`Smart' phone on gift list

Wireless carriers target everyday users with devices that perform multimedia functions and cost less

Plugged In

November 16, 2006|By Eric Benderoff | Eric Benderoff,Chicago Tribune

Mobile phone carriers are hoping for a smart Christmas.

Having become an invaluable service for the road warrior, the nation's wireless carriers are now targeting everyday phone users with a blizzard of devices that send e-mail, surf the Web and play music.

Cingular Wireless will introduce today its new BlackJack smart phone, one of several new models that integrate a host of multimedia functions. All the major carriers offer numerous smart phones, which they are betting will be big winners this holiday season.

At Verizon, Motorola's Q has a new low price while T-Mobile hopes its Dash and the BlackBerry Pearl will bring more customers through the door.

Now Cingular, which already has more than 10 different smart phones on its shelves, will put the BlackJack in the forefront of its marketing efforts.

"They are wallet-friendly and pocket-friendly," analyst Michael Gartenberg of Jupiter Research said of the new generation of smart phones. "They appeal to the mom who wants to keep in touch with her kids [through text messaging] or wants to play a casual [video] game while waiting for the kids to finish soccer practice."

A combination of style, function and price have heated up the smart phone sector in the third quarter, where sales of the devices have doubled over the previous quarter, according to analyst Neil Strother of the NPD Group.

"The Q and the Pearl and some other devices appear to be catching on," he said. "People beyond business professionals are starting to look at these phones."

These smart phones, including the BlackJack, are thin and portable. They have sizable screens for watching video, browsing the Web or sending a lengthy e-mail. They easily slip into a shirt pocket.

Still, despite recent gains, smart phones only made up 4.3 percent of mobile phone sales in the third quarter, up from 2.1 percent in the second quarter, Strother said.

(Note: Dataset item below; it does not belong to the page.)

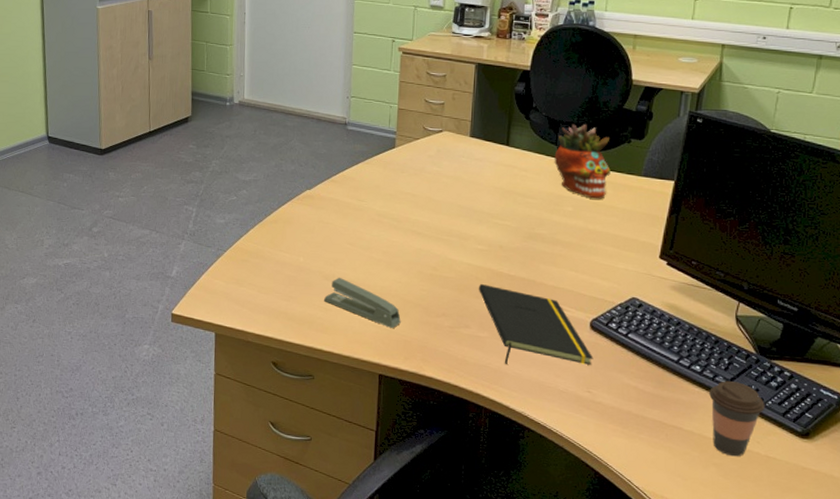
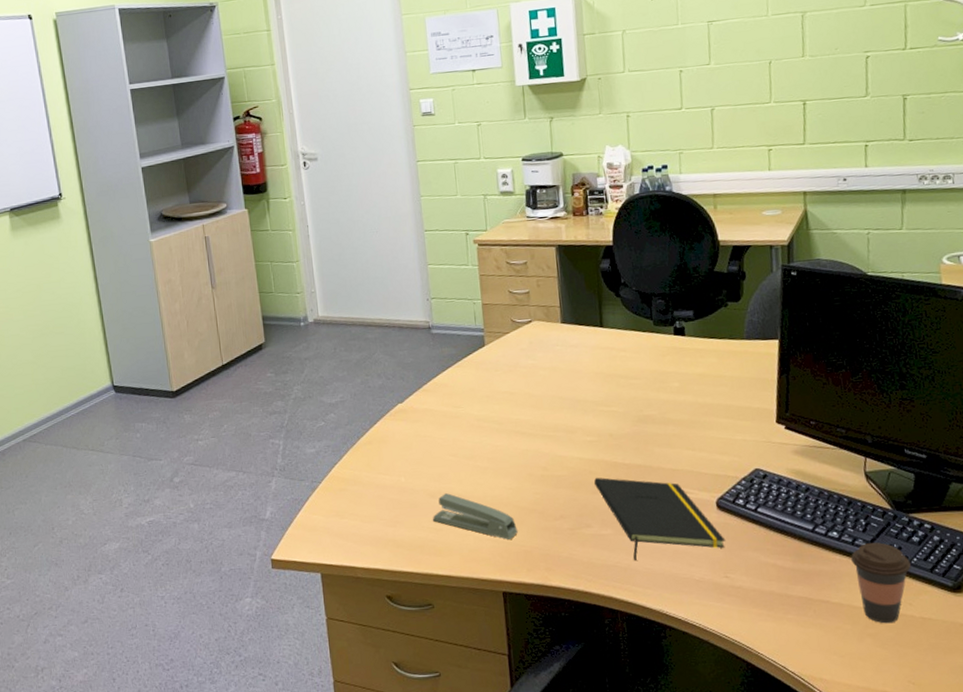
succulent planter: present [554,123,611,199] -> none [651,292,712,370]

"It's growing, obviously, but try not to get over-hyped by these numbers," he said. "Part of it clearly is that prices are down."

The BlackJack will sell for $199 with a two-year contract. It comes with a 1.3-megapixel camera, access to Cingular's new music service, a video player, a QWERTY keyboard and runs on the Windows Mobile 5.0 operating system.

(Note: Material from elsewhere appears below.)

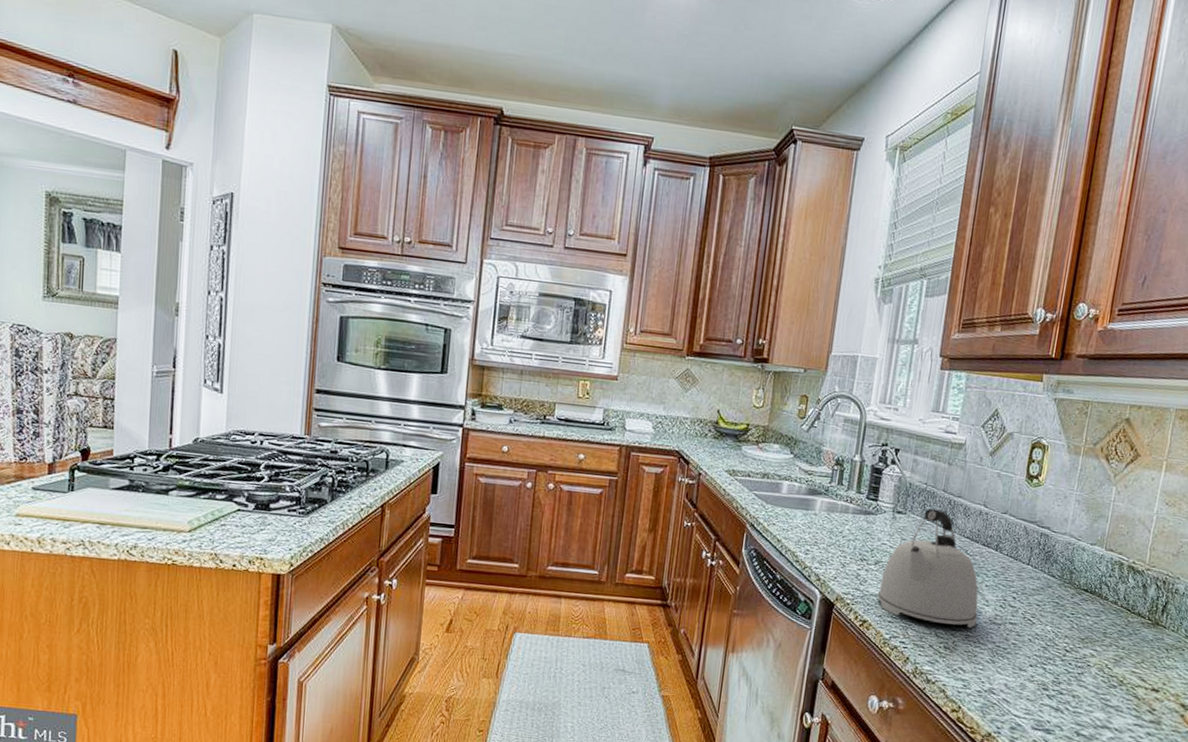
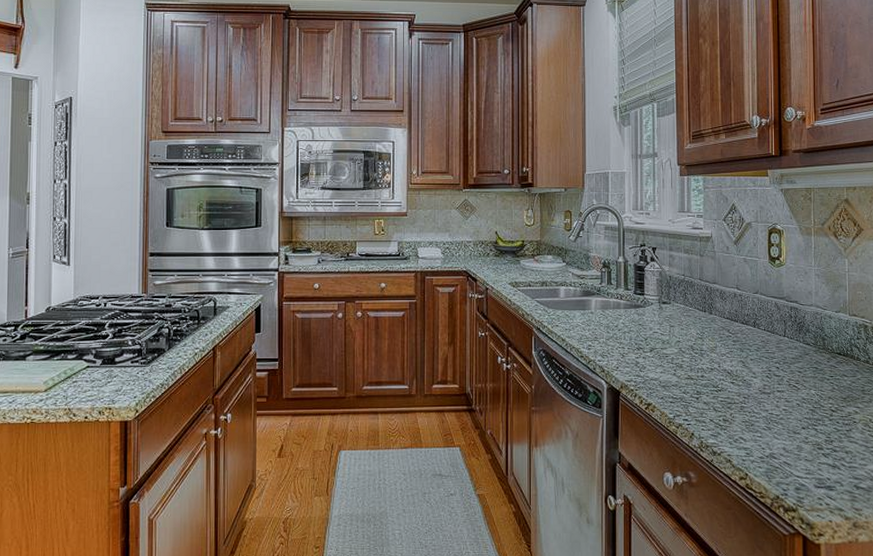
kettle: present [877,508,979,628] -> none [657,296,748,399]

The $199 price is the same as T-Mobile's BlackBerry Pearl and an older BlackBerry model from Sprint. But it's $100 more than the $99 promotional price Verizon is currently asking for the Q.

"We'll see more appealing deals this holiday season," Gartenberg said.

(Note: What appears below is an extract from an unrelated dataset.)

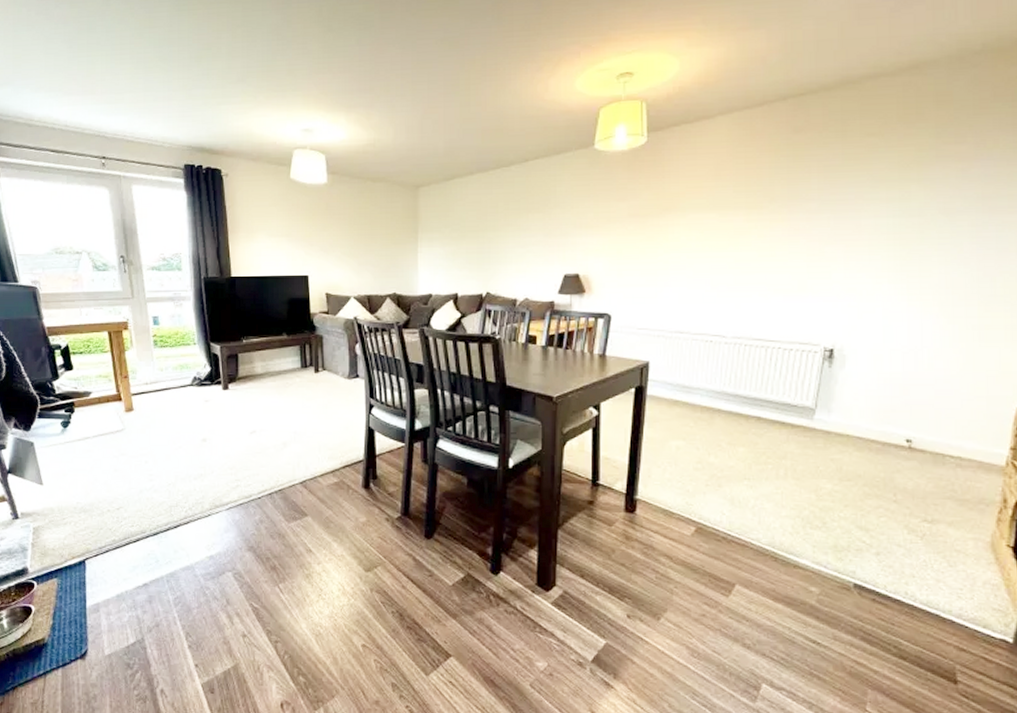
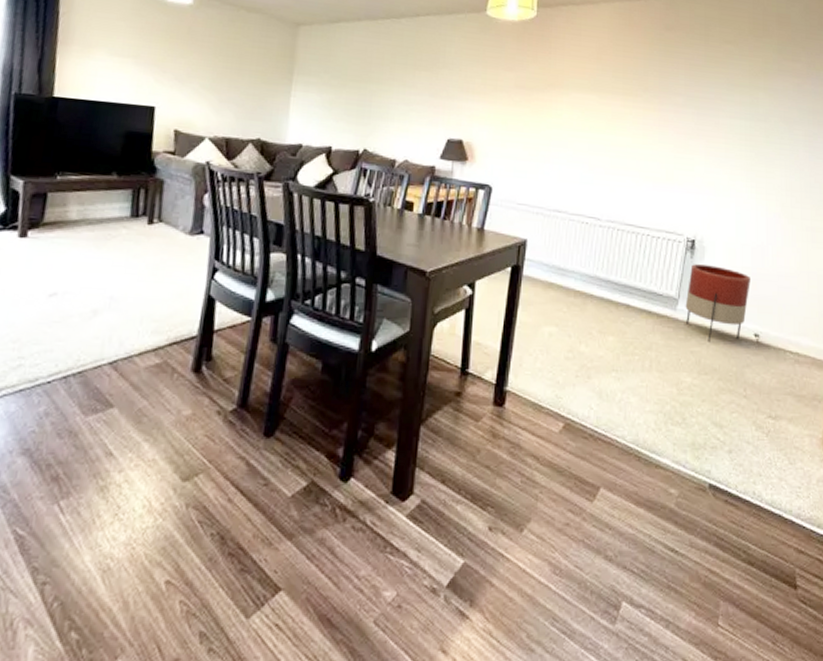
planter: none [823,373,901,449] -> present [685,264,750,342]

The flurry of new activity is also putting pressure on Palm Inc., which is selling Treo smart phones for significantly higher prices.

"Palm has built out a good franchise for its Treo," Gartenberg said, "but we'll start seeing cheaper devices from them that meshes well with these lower price points."

Microsoft has seen the number of smart phones using its mobile software increase threefold this year, from five models to 15.

"They have been strong for business people," said John Starkweather, Microsoft's group product manager for Windows Mobile. "But now they are these amazing crossover devices for people who also want to be connected with friends and family.

"If you were to talk with anthropologists today, they would tell you that the lines between personal and business life have blurred," he said. "Devices like the BlackJack are meeting that need."

Wireless phone executives, too, are happy to point out that trend.

"It's really hard to differentiate where people's workdays begin and end today. This device helps them," said Kent Mathy, president of Cingular's business markets group.

Cingular now has six phones that use Windows Mobile software and "more will come" before year-end, Mathy said.

Gartenberg, the Jupiter analyst, said sales of smart phones will be strong this holiday season. Jupiter will be releasing new research about the smart phone market in a few weeks.

"We are seeing significant growth over the next five years," Gartenberg said. "It is getting to the point where smart phones are becoming mass-market devices. The BlackJack, the Pearl, the Dash, were all designed with consumers in mind.

"E-mail and text messaging is becoming almost as important as voice communication today," he said.

Eric Benderoff writes for the Chicago Tribune.